Exercise input>
····················

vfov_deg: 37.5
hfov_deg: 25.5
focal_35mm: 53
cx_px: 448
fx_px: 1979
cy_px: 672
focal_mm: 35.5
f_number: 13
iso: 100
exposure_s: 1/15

····················

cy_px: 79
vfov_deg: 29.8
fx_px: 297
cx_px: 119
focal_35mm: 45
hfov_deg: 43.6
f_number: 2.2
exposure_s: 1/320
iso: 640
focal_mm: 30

····················

What the exercise asks> Look above for the line holding "vfov_deg: 37.5" and the line holding "exposure_s: 1/15", then output exactly those two lines and every line between them, nothing more.

Response to this exercise>
vfov_deg: 37.5
hfov_deg: 25.5
focal_35mm: 53
cx_px: 448
fx_px: 1979
cy_px: 672
focal_mm: 35.5
f_number: 13
iso: 100
exposure_s: 1/15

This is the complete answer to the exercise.